• PROVIDED TEXT:
○ ○ ○ ○

Smyrna is a town in Chenango County, New York, United States. The population was 1,280 at the 2010 census. Smyrna is named after a coastal city in ancient Greece, nowadays modern Izmir in Turkey.

The town contains a village also named Smyrna. The town is on the county's northern border.

==History==
The land was settled around 1792. The town of Smyrna was founded in 1808 as "Stafford" from part of the town of Sherburne. Within a month, the name was changed to "Smyrna".

The Smyrna Elementary School was listed on the National Register of Historic Places in 1996. The Smyrna Town Hall-Opera House was listed in 2008.

==Geography==
According to the United States Census Bureau, the town has a total area of 109.2 sqkm, of which 109.0 sqkm is land and 0.2 sqkm, or 0.18%, is water.

The northern town line is the border of Madison County.

New York State Route 80 is an east-west highway in the town.

==Demographics==

As of the census of 2000, there were 1,418 people, 472 households, and 371 families residing in the town. The population density was 33.7 PD/sqmi. There were 608 housing units at an average density of 14.4 /sqmi. The racial makeup of the town was 98.45% White, 0.92% Native American, 0.14% Asian, and 0.49% from two or more races. Hispanic or Latino of any race were 0.28% of the population.

There were 472 households, out of which 40.0% had children under the age of 18 living with them, 63.1% were married couples living together, 7.2% had a female householder with no husband present, and 21.2% were non-families. 16.3% of all households were made up of individuals, and 6.8% had someone living alone who was 65 years of age or older. The average household size was 3.00 and the average family size was 3.35.

In the town, the population was spread out, with 32.2% under the age of 18, 6.8% from 18 to 24, 28.9% from 25 to 44, 23.2% from 45 to 64, and 8.9% who were 65 years of age or older. The median age was 34 years. For every 100 females, there were 103.2 males. For every 100 females age 18 and over, there were 108.2 males.

The median income for a household in the town was $31,607, and the median income for a family was $34,125. Males had a median income of $25,313 versus $21,111 for females. The per capita income for the town was $11,541. About 16.6% of families and 17.8% of the population were below the poverty line, including 20.5% of those under age 18 and 14.4% of those age 65 or over.

○ ○ ○ ○

• RAW DATA:
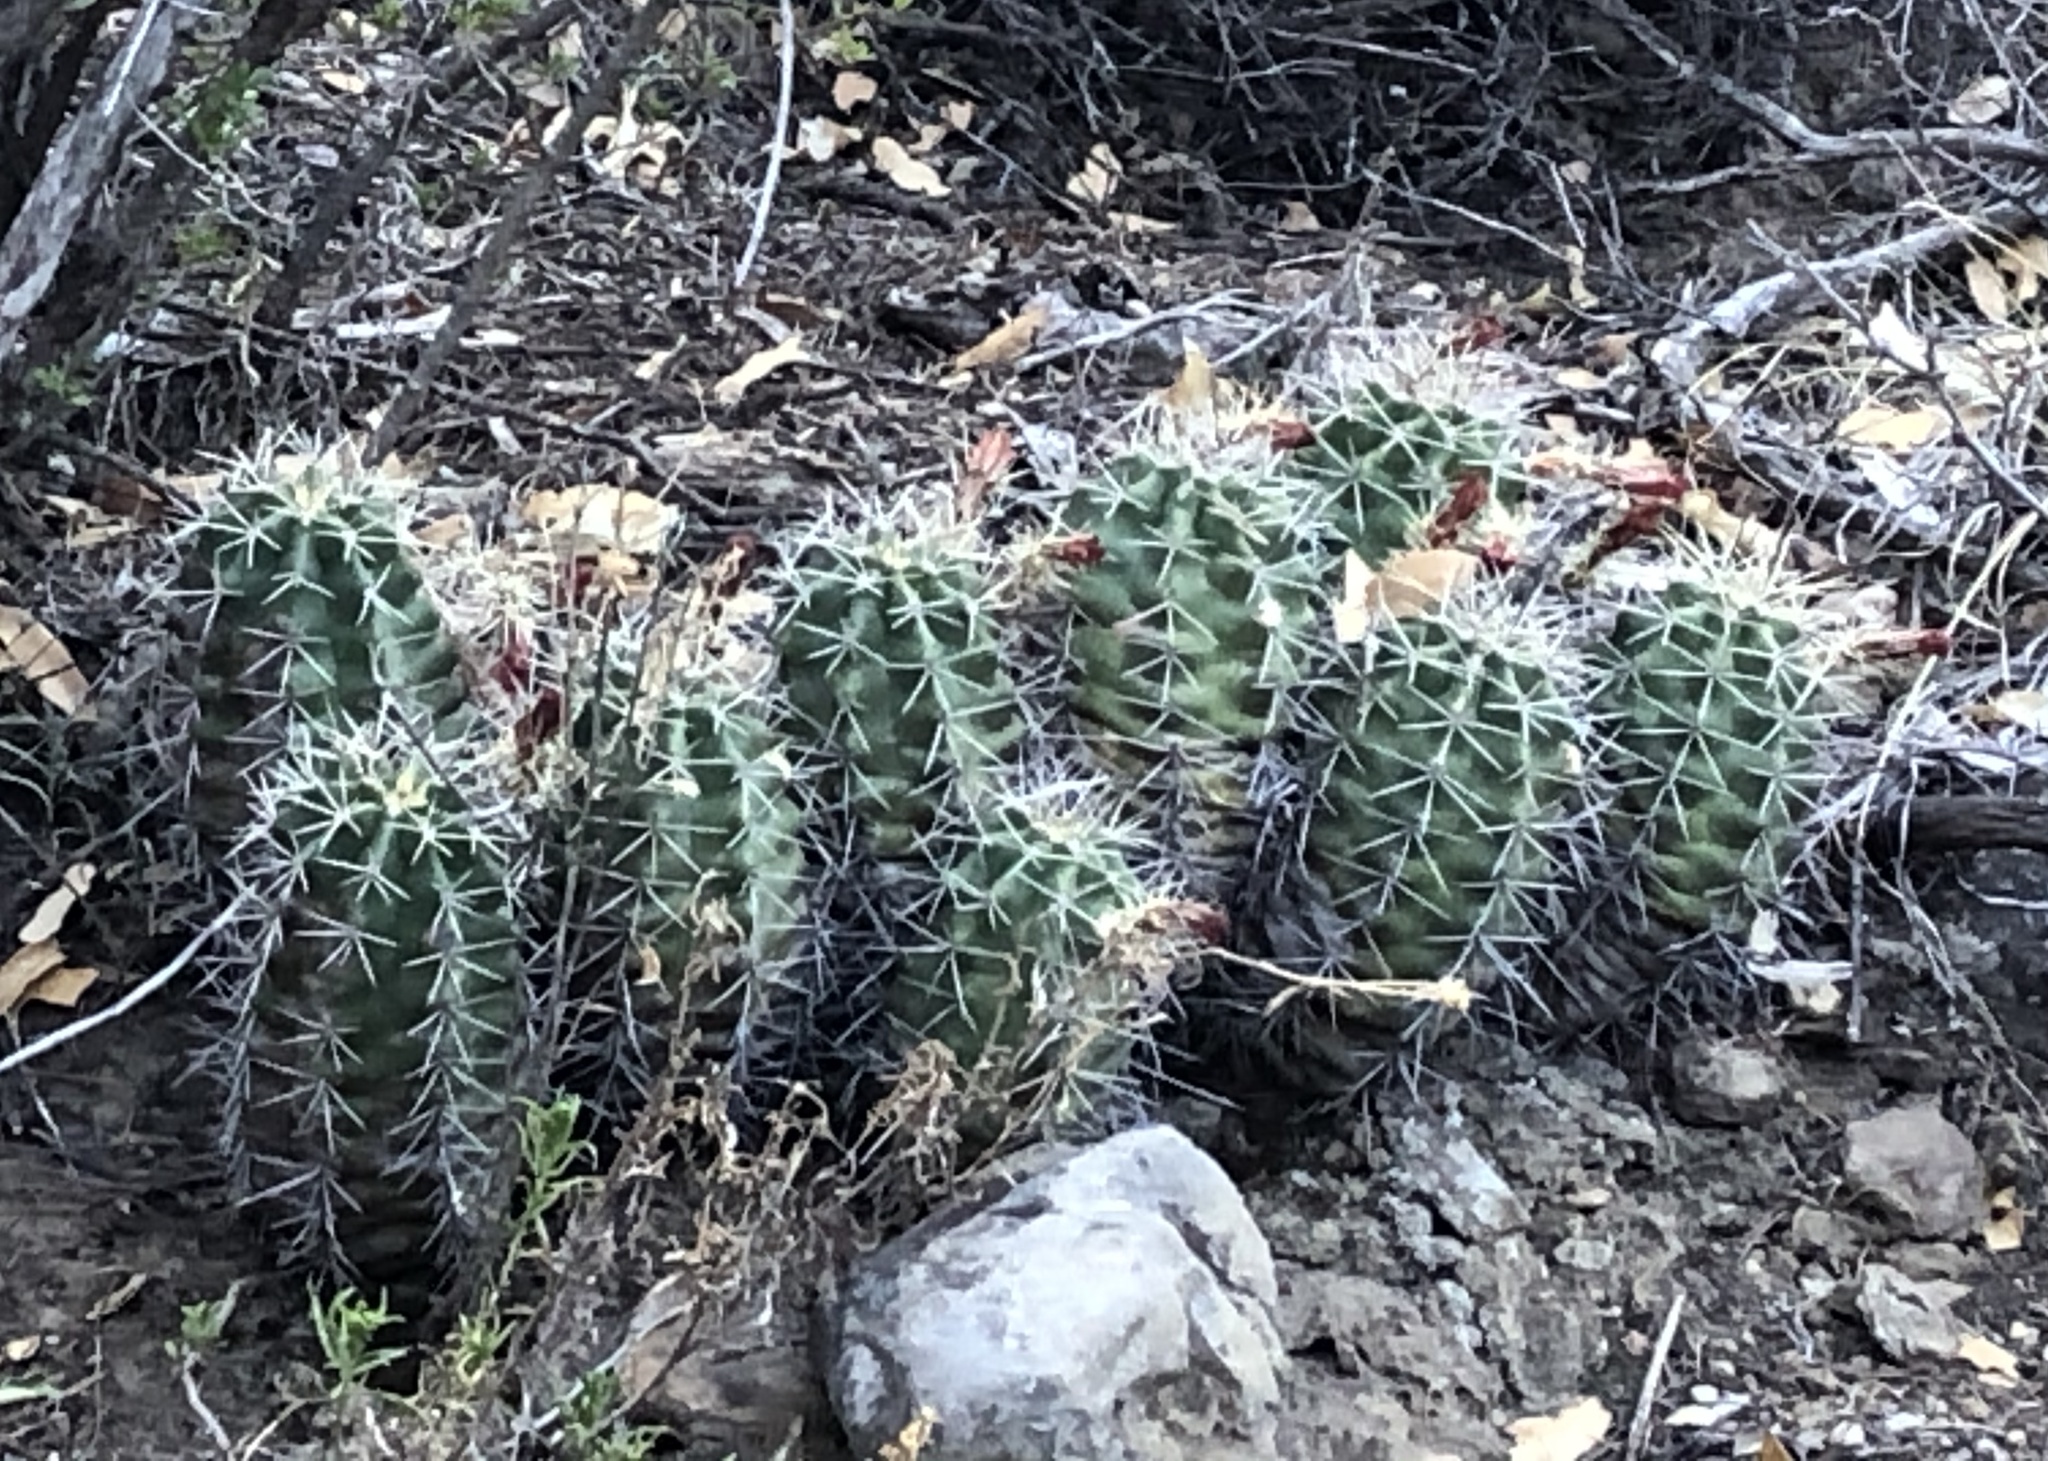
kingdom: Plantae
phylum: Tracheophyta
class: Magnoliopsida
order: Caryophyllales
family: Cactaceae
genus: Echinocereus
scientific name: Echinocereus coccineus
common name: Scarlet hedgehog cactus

○ ○ ○ ○

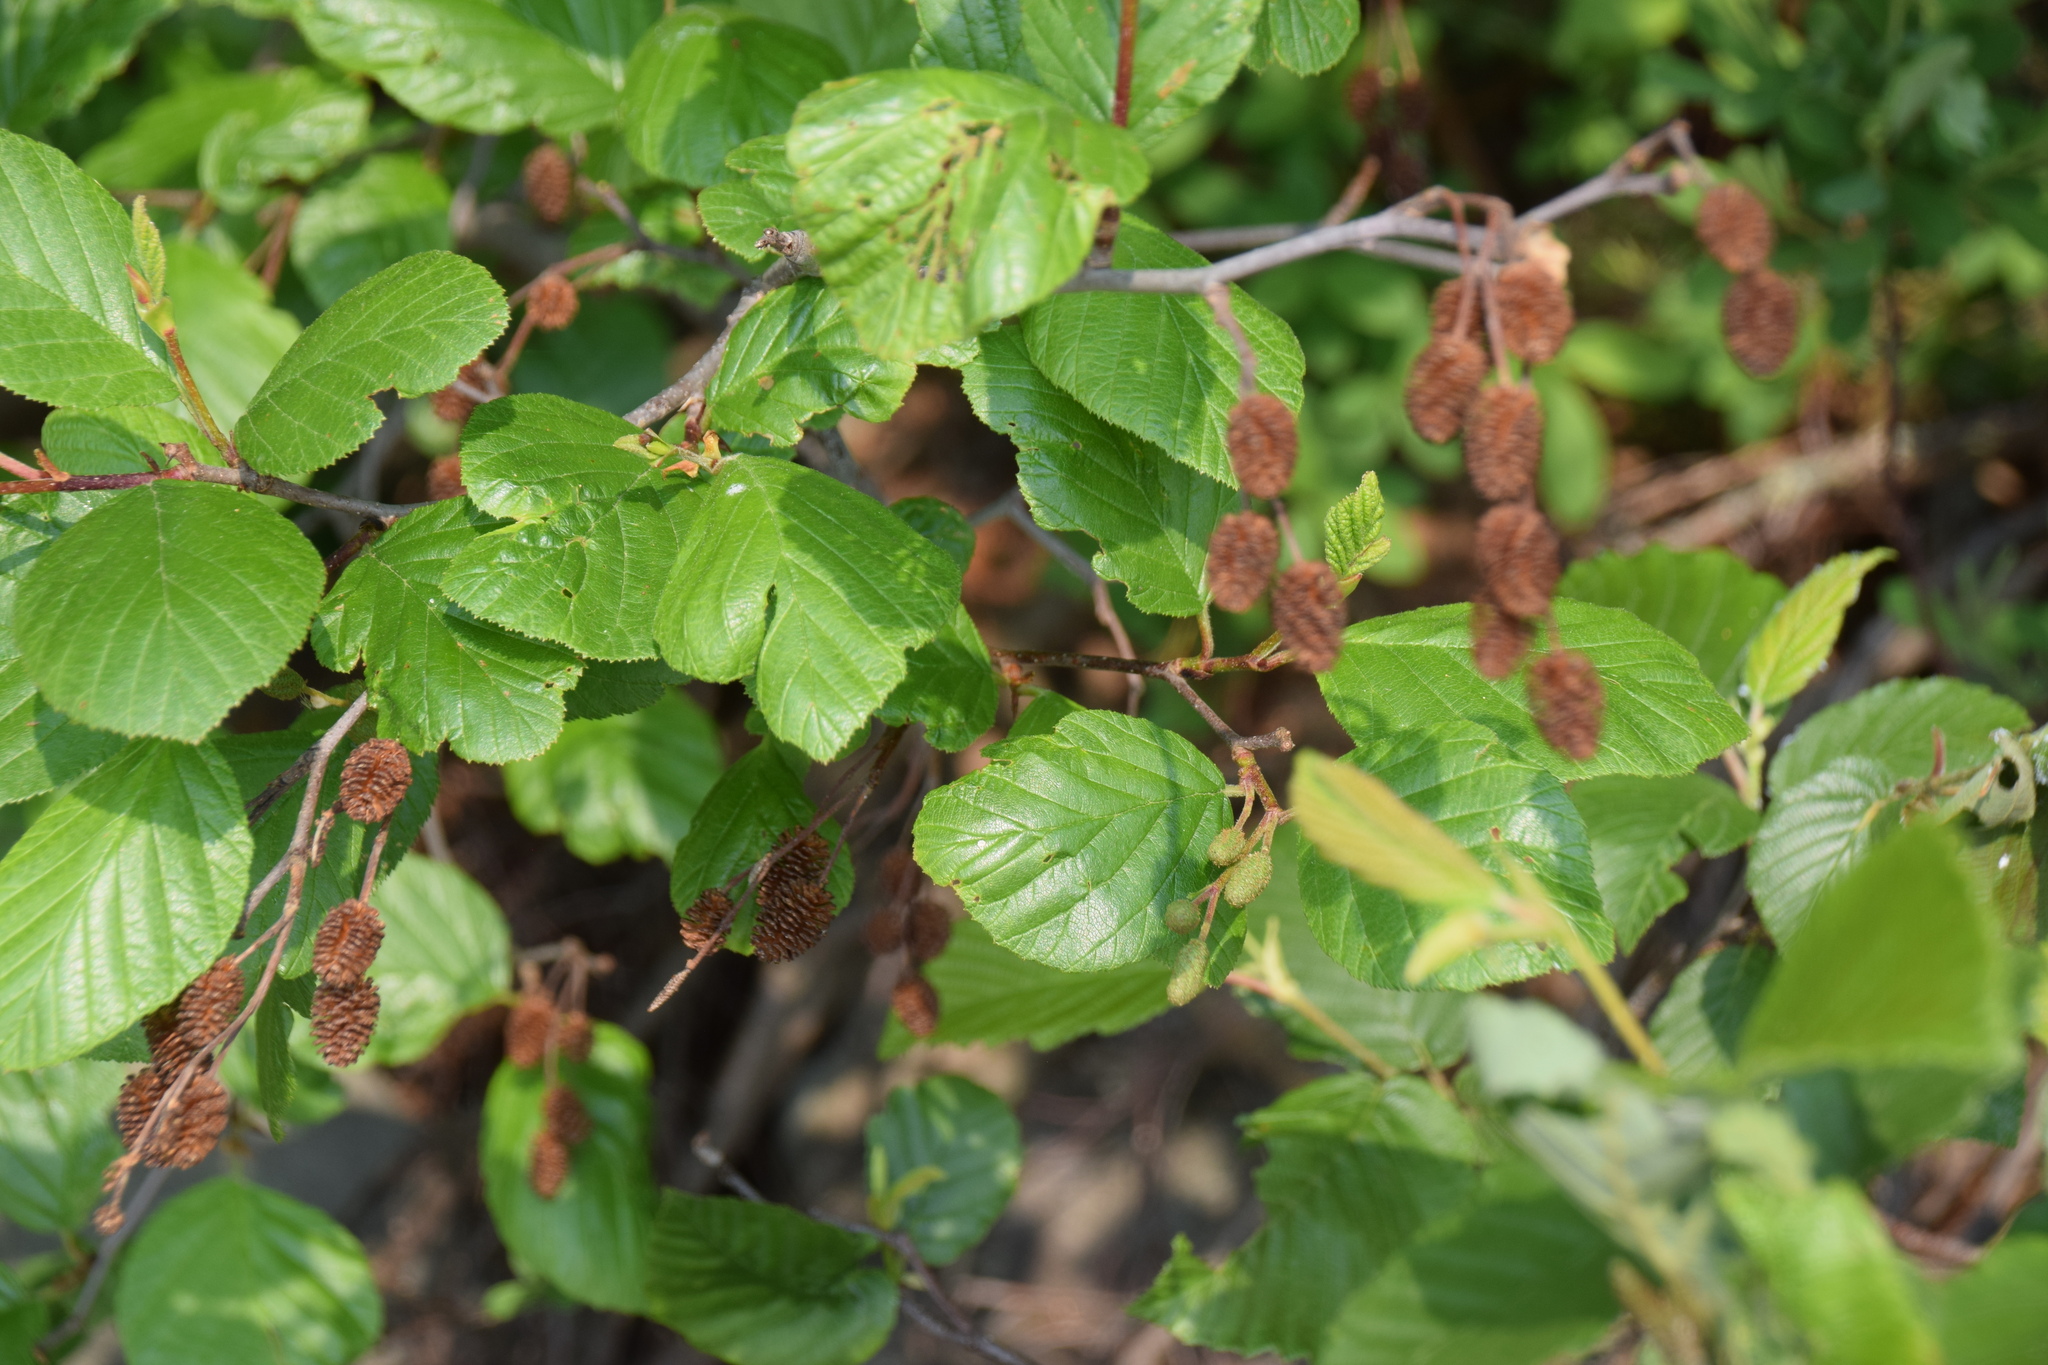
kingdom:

○ ○ ○ ○

• ACTIONS TO TAKE:
a. In the article on Smyrna, New York, reproduce verbatim the stretch from "New York State" through "size was 3.35.".
b. According to the article on Smyrna, New York, what was the town's name when it was first founded in 1808?
c. Continue the article on Smyrna, New York, from its final sentence.

• SET OF ANSWERS:
a.
New York State Route 80 is an east-west highway in the town.

==Demographics==

As of the census of 2000, there were 1,418 people, 472 households, and 371 families residing in the town. The population density was 33.7 PD/sqmi. There were 608 housing units at an average density of 14.4 /sqmi. The racial makeup of the town was 98.45% White, 0.92% Native American, 0.14% Asian, and 0.49% from two or more races. Hispanic or Latino of any race were 0.28% of the population.

There were 472 households, out of which 40.0% had children under the age of 18 living with them, 63.1% were married couples living together, 7.2% had a female householder with no husband present, and 21.2% were non-families. 16.3% of all households were made up of individuals, and 6.8% had someone living alone who was 65 years of age or older. The average household size was 3.00 and the average family size was 3.35.

b. Stafford

c.
Historical population
| Census | Pop. | Note | %± |
| 1820 | 1,390 |  | — |
| 1830 | 1,897 |  | 36.5% |
| 1840 | 2,246 |  | 18.4% |
| 1850 | 1,940 |  | −13.6% |
| 1860 | 1,822 |  | −6.1% |
| 1870 | 1,668 |  | −8.5% |
| 1880 | 1,651 |  | −1.0% |
| 1890 | 1,396 |  | −15.4% |
| 1900 | 1,290 |  | −7.6% |
| 1910 | 1,205 |  | −6.6% |
| 1920 | 1,058 |  | −12.2% |
| 1930 | 1,020 |  | −3.6% |
| 1940 | 971 |  | −4.8% |
| 1950 | 996 |  | 2.6% |
| 1960 | 1,055 |  | 5.9% |
| 1970 | 1,106 |  | 4.8% |
| 1980 | 1,142 |  | 3.3% |
| 1990 | 1,265 |  | 10.8% |
| 2000 | 1,418 |  | 12.1% |
| 2010 | 1,280 |  | −9.7% |
| 2016 (est.) | 1,256 | Decrease | −1.9% |
U.S. Decennial Census

==Communities and locations in the Town of Smyrna==

Maps of Earlville (village) and Smyrna (village); 1875

- Beaver Meadow - A hamlet at the western town line on County Road 16.
- Bonney - A hamlet in the northwestern part of the town on NY Route 80.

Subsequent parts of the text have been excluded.